[Noisebridge-discuss] seeking circuit idea: frequency to voltage

Jonathan Foote jtfoote at ieee.org
Fri Dec 11 18:32:10 UTC 2009


That's only going to work for a pure tone, and not for speech or music.
Typical audio is harmonically rich, meaning lots of frequencies mixed together.

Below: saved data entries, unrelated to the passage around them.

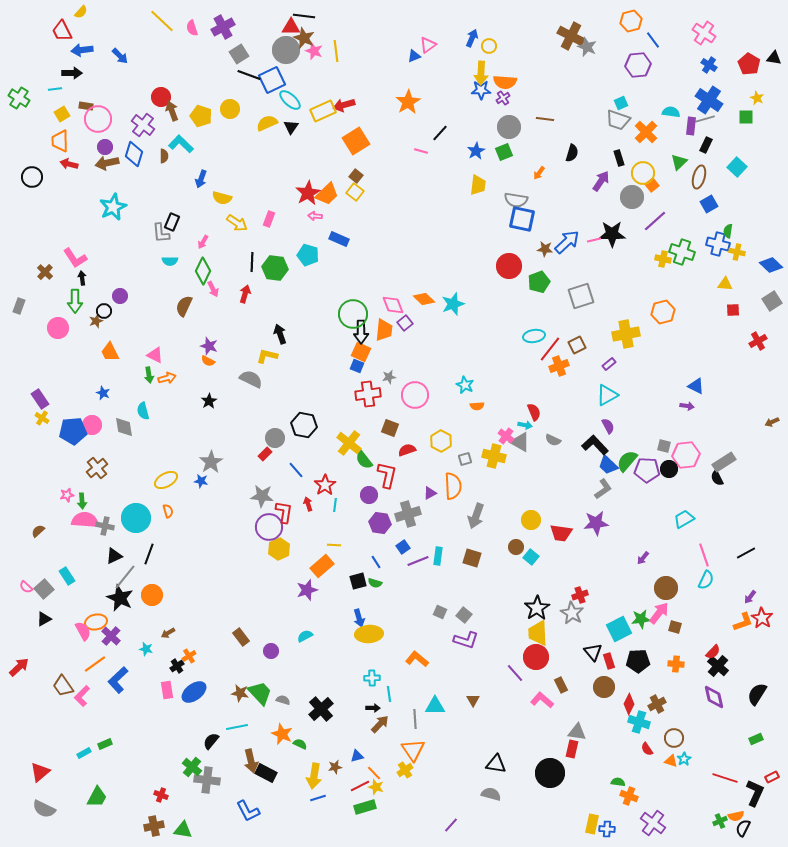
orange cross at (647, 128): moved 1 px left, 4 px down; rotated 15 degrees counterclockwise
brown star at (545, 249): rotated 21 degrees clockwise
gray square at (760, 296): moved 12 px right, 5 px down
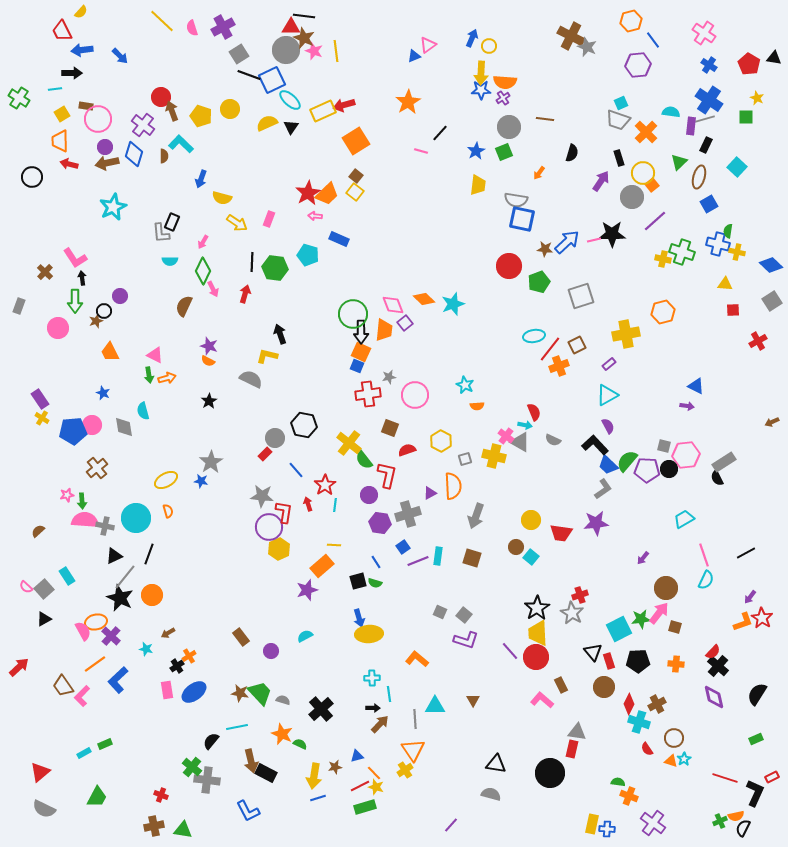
purple line at (515, 673): moved 5 px left, 22 px up
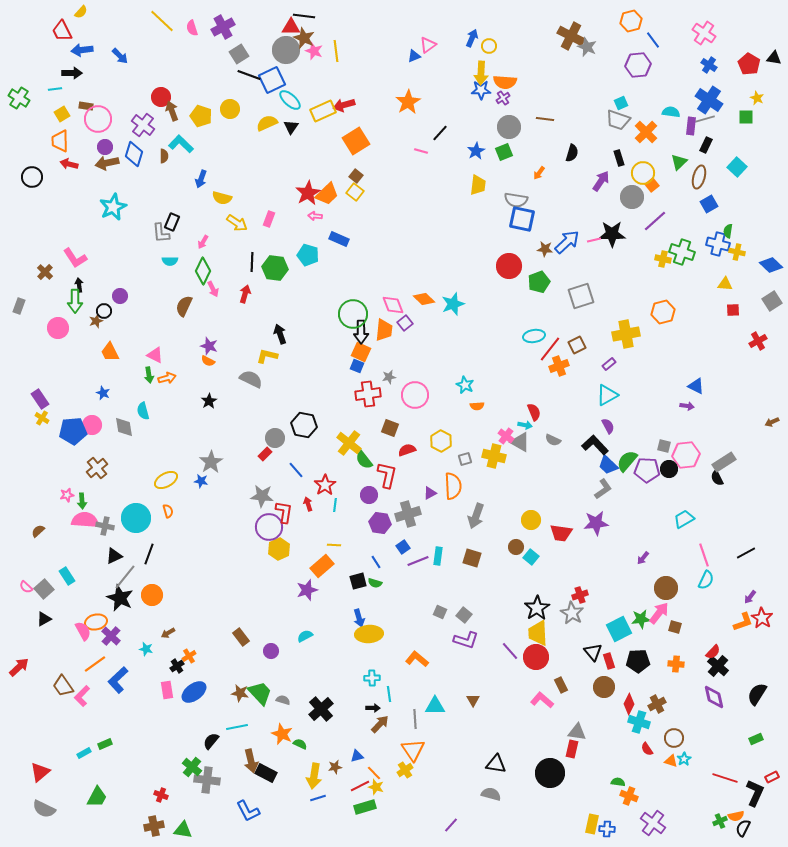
black arrow at (82, 278): moved 3 px left, 7 px down
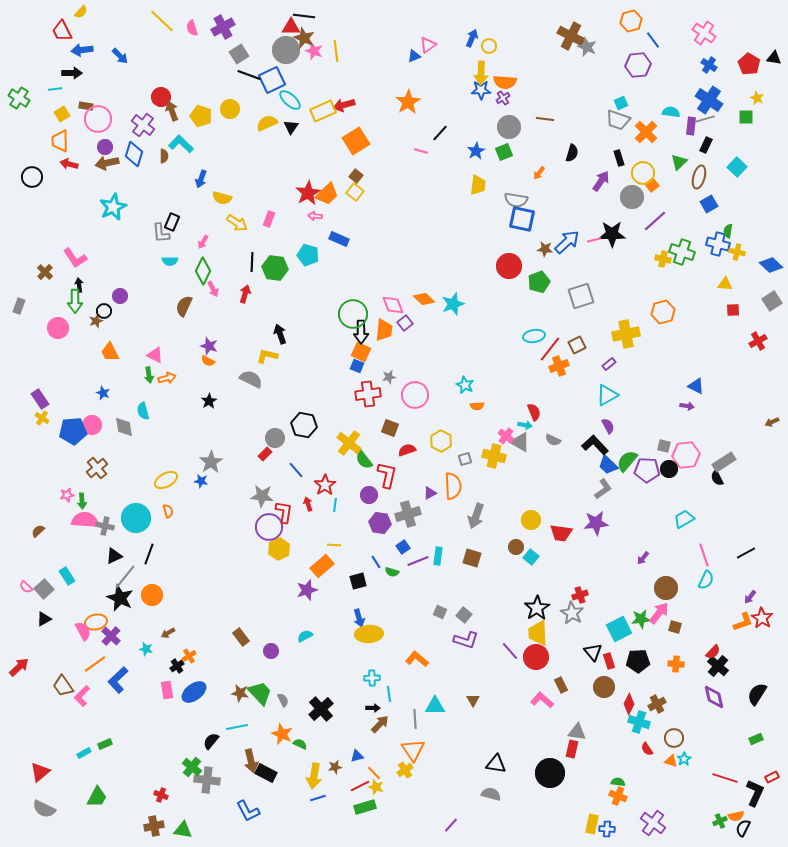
green semicircle at (375, 583): moved 17 px right, 11 px up
gray semicircle at (283, 700): rotated 48 degrees clockwise
orange cross at (629, 796): moved 11 px left
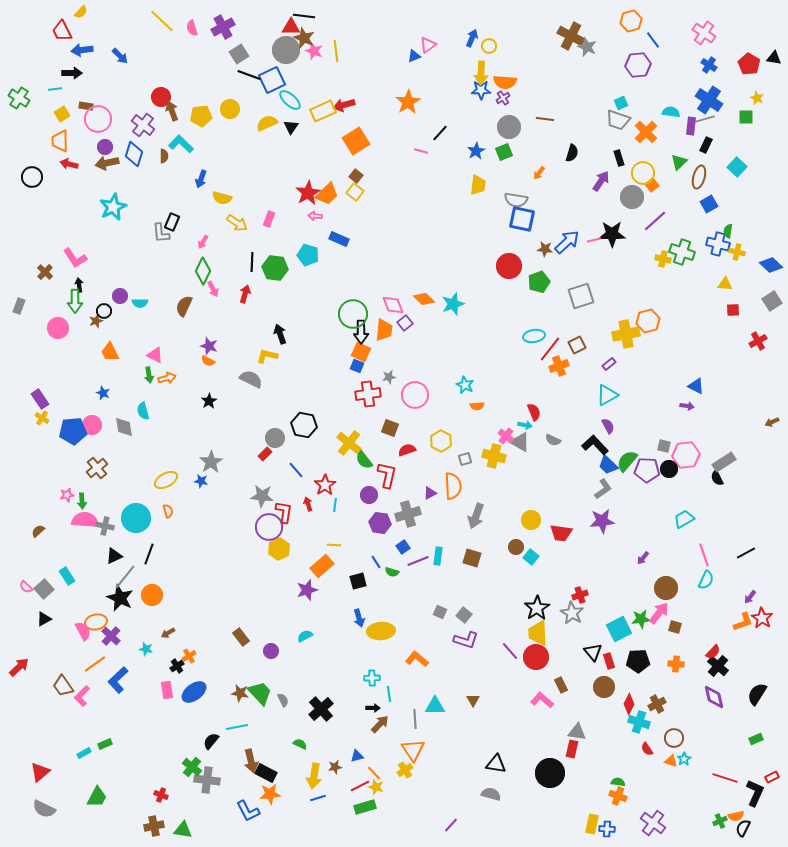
yellow pentagon at (201, 116): rotated 25 degrees counterclockwise
cyan semicircle at (170, 261): moved 30 px left, 42 px down
orange hexagon at (663, 312): moved 15 px left, 9 px down
purple star at (596, 523): moved 6 px right, 2 px up
yellow ellipse at (369, 634): moved 12 px right, 3 px up
orange star at (282, 734): moved 12 px left, 60 px down; rotated 30 degrees counterclockwise
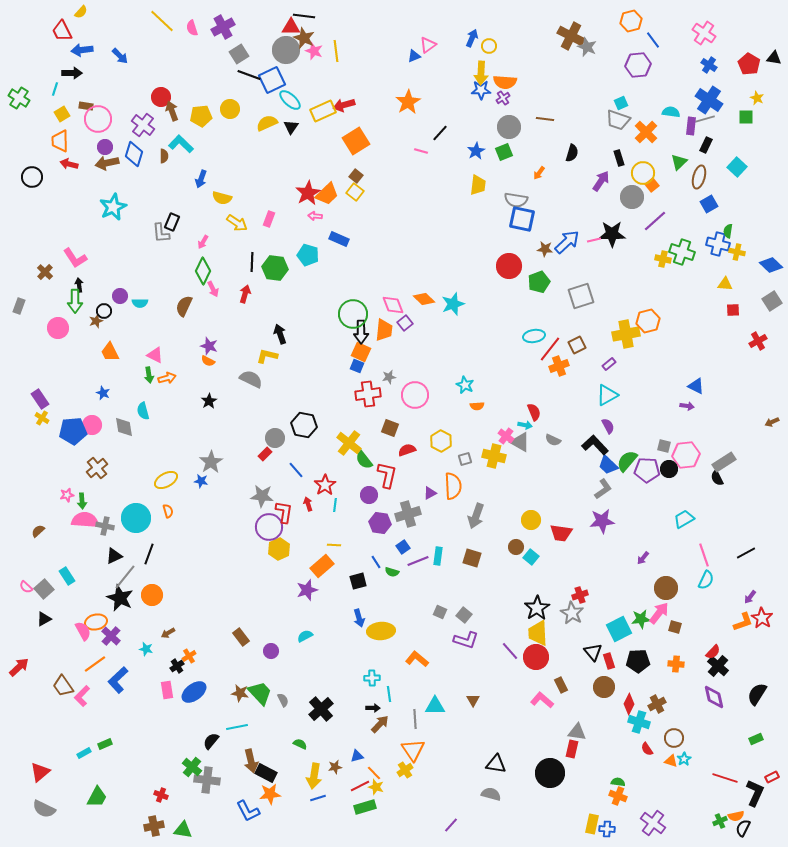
cyan line at (55, 89): rotated 64 degrees counterclockwise
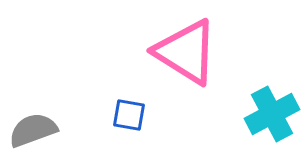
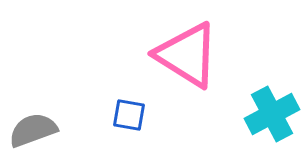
pink triangle: moved 1 px right, 3 px down
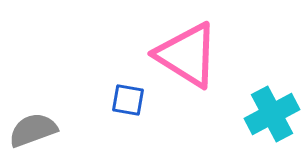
blue square: moved 1 px left, 15 px up
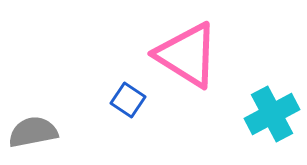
blue square: rotated 24 degrees clockwise
gray semicircle: moved 2 px down; rotated 9 degrees clockwise
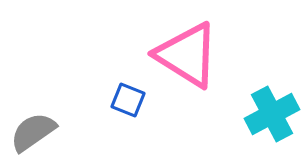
blue square: rotated 12 degrees counterclockwise
gray semicircle: rotated 24 degrees counterclockwise
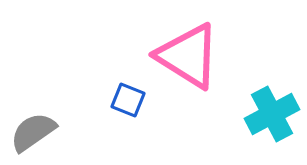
pink triangle: moved 1 px right, 1 px down
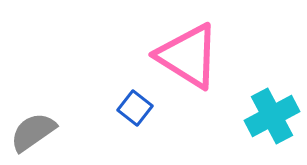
blue square: moved 7 px right, 8 px down; rotated 16 degrees clockwise
cyan cross: moved 2 px down
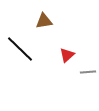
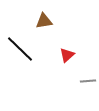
gray line: moved 9 px down
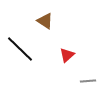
brown triangle: moved 1 px right; rotated 42 degrees clockwise
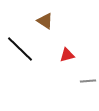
red triangle: rotated 28 degrees clockwise
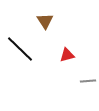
brown triangle: rotated 24 degrees clockwise
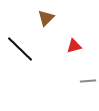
brown triangle: moved 1 px right, 3 px up; rotated 18 degrees clockwise
red triangle: moved 7 px right, 9 px up
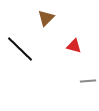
red triangle: rotated 28 degrees clockwise
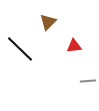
brown triangle: moved 2 px right, 4 px down
red triangle: rotated 21 degrees counterclockwise
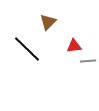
black line: moved 7 px right
gray line: moved 20 px up
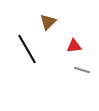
black line: rotated 16 degrees clockwise
gray line: moved 6 px left, 9 px down; rotated 21 degrees clockwise
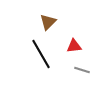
black line: moved 14 px right, 5 px down
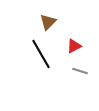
red triangle: rotated 21 degrees counterclockwise
gray line: moved 2 px left, 1 px down
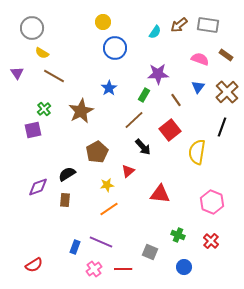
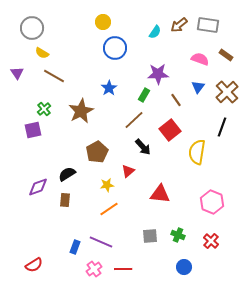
gray square at (150, 252): moved 16 px up; rotated 28 degrees counterclockwise
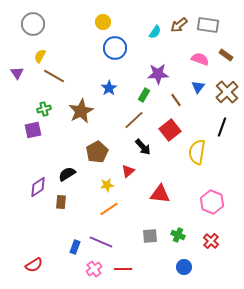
gray circle at (32, 28): moved 1 px right, 4 px up
yellow semicircle at (42, 53): moved 2 px left, 3 px down; rotated 88 degrees clockwise
green cross at (44, 109): rotated 24 degrees clockwise
purple diamond at (38, 187): rotated 15 degrees counterclockwise
brown rectangle at (65, 200): moved 4 px left, 2 px down
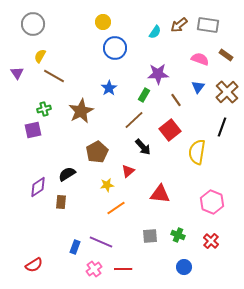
orange line at (109, 209): moved 7 px right, 1 px up
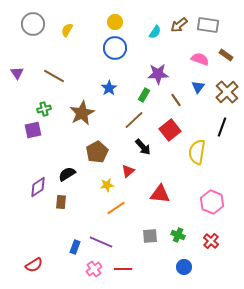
yellow circle at (103, 22): moved 12 px right
yellow semicircle at (40, 56): moved 27 px right, 26 px up
brown star at (81, 111): moved 1 px right, 2 px down
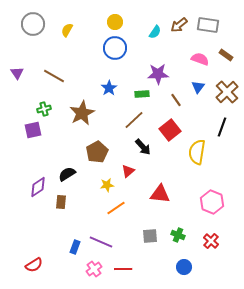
green rectangle at (144, 95): moved 2 px left, 1 px up; rotated 56 degrees clockwise
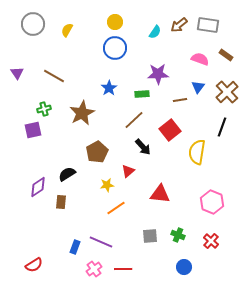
brown line at (176, 100): moved 4 px right; rotated 64 degrees counterclockwise
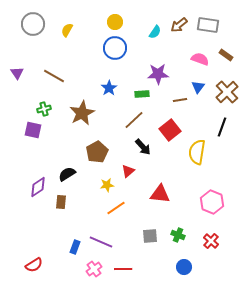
purple square at (33, 130): rotated 24 degrees clockwise
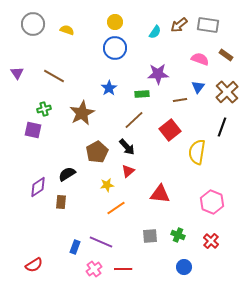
yellow semicircle at (67, 30): rotated 80 degrees clockwise
black arrow at (143, 147): moved 16 px left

On Fri, Dec 11, 2009 at 12:01 AM, Lamont Lucas <lamont at cluepon.com> wrote:
> Lamont Lucas wrote:
>> Use a 555 as a monostable (one shot) vibrator that kicks out a fixed
>> width pulse every time the input voltage crosses zero (or some higher
>> point at the Vthreshold, you know, one fixed-width pulse per input
>> waveform cycle), then a 741 configured as an integrator after that.
>>
>> As long as your fixed pulse width is less than 1/20000th of a second,
>> and you integrate the output, you should get a output voltage that is
>> linearly related to the input frequency, with higher voltage indicating
>> higher frequency all the way from 0 Hz to 20kHz.
>>
>> that's a 555, 2 caps, and 3 resistors for the monostable vibrator, plus
>> a 741, a resistor and a cap for the integrator.
>
> Oh, and to go from a linear voltage to a bar graph...hm.  Maybe a
> resistor ladder with LEDs on the legs that will only turn on when the
> voltage at each node in the ladder raises above the forward voltage drop.